I got two fascinating emails from Jason Hunter over the weekend, both concerning MarkMail, the open source mailing list search engine created by Ryan Grimm and Jason over at MarkLogic. I thought I’d share them, with Jason’s permission.
The first was a fairly prosaic announcement:
In the last few weeks we loaded the PHP and PEAR mailing lists, a sum total of about 700,000 new messages. Contained within the new load is the php-general list, now statistically our largest list at 266,000 messages, passing by the old king tomcat-users with its 225,000 messages. Third place now goes to the main MySQL list.
It’s great to know that you can now search these lists with the amazing MarkMail tools, which I wrote about recently on Radar. But what really caught my attention was Jason’s next message, a bit of backchannel conversation that illuminates just how poorly the big search engines index small sites with large collections of data:
I thought you might find this interesting.

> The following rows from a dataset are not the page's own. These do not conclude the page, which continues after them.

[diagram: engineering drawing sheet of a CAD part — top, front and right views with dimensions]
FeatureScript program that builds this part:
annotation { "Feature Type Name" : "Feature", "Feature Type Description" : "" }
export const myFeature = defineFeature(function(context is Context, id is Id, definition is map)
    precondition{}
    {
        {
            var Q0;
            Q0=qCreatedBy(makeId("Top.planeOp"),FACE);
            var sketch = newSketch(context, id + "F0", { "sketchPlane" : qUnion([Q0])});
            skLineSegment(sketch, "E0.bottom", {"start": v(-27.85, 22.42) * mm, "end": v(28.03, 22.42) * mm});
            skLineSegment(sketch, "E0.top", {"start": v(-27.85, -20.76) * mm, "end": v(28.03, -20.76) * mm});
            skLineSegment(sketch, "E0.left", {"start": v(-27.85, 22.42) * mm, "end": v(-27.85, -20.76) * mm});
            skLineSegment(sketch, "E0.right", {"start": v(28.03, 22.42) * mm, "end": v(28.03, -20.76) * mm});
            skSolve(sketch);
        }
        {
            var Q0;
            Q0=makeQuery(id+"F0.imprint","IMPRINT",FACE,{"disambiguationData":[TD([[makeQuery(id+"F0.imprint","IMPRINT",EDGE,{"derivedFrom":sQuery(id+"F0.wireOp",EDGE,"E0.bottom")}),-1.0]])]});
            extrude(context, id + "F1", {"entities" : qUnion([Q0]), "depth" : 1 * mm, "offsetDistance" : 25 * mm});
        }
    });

One of the challenges we face with MarkMail is how to get Google to crawl all 6m (and eventually more) pages we have on our site. You often hear people talking about ways to increase their small site’s PageRank, but you don’t find many people talking about the challenge of stuffing Google full of (good) content.
Observations so far:
- Google is way ahead of the other search engines. Based on doing site:markmail.org queries: Google has indexed 760k pages, Yahoo 19k, and MSN 4k. It’s not just the search algorithm that matters, it’s also the crawl algorithm, and we have a clear winner here.
- Google started crawling right from the get-go. We peaked at 960k pages indexed about a week ago. The number goes up and down but the 1m line seems a tough one to crack.
- It is definitely possible to crack 1m. My old email archive system on Servlets.com stands at 1.3m pages indexed. Gmane has 2.5m indexed.
- This may be an impossible challenge. GMane has 2.5m messages indexed by Google but more than 50m messages archived.
- We theorize that Google judges a site on various factors and crawls accordingly. Based on the fast crawl speed in our earliest days, we think “momentum” is a factor besides just raw PageRank.
- We also theorize that faster page response times might help keep the crawl rate up. There’s only 86,400 seconds in a day so to have 250k pages crawled means the Googlebot needs to hit your site three times a second. We expect the bot slows down if a site seems sluggish.
Attached is a picture of the pages crawled each day for the last 50 days (we don’t have stats for the first few weeks). It’s widely variable. Notice the happy increase this last week. That might be due to your blog entry giving us some extra whuffie. Or maybe it’s due to the 30x speed optimization we made in response to your post to better handle the traffic. Or maybe it’s just random. I wish I knew. [links added by me]
Jason’s last point seems particularly insightful. There are only so many seconds in a day, and the larger the number of pages on a site, the harder a crawler would have to hit the site to index them all while keeping reasonably up to date copies. Small sites with lots of pages thus provide an impedance mismatch for crawling. Obviously, with Google showing 58.4 million pages in response to “site:myspace.com”, and 73.3 million in response to “site:flickr.com”, a high performance site justifies a high performance crawl, so the question is how Google makes the decision how deep to go. (Interestingly, “site:facebook.com” shows only 906K pages, suggesting that a huge proportion of Facebook’s pages are still private.)
It does seem to me, though, that since most of the pages in mail archives are old pages, and not changing, some smarter algorithms that recognize the nature of these sites versus, say dynamic collections of potentially updated pages like flickr or myspace, might figure out how to do a purely incremental crawl, rather than re-crawling the pages over again. After all, archive sites like gmane and markmail have realized that they don’t need to keep re-crawling archived mail messages. Why can’t the big guys figure this out too, especially when someone else has done the work of collecting all the data?
Still, I’m reminded of a comment by Ben Bernanke reported in today’s New York Times profile, The Education of Ben Bernanke, that he is “a believer in the laws of mathematics.” I’ve become increasingly fascinated by the underlying math of Web 2.0 since reading Jeremy Liew‘s post about the economics of online advertising last year. Limits are, of course, made to be broken. But it’s worth thinking about absolute (and temporary) limits to the growth of Web 2.0. What constraints do we take for granted? What constraints are invisible to us? Your thoughts welcome.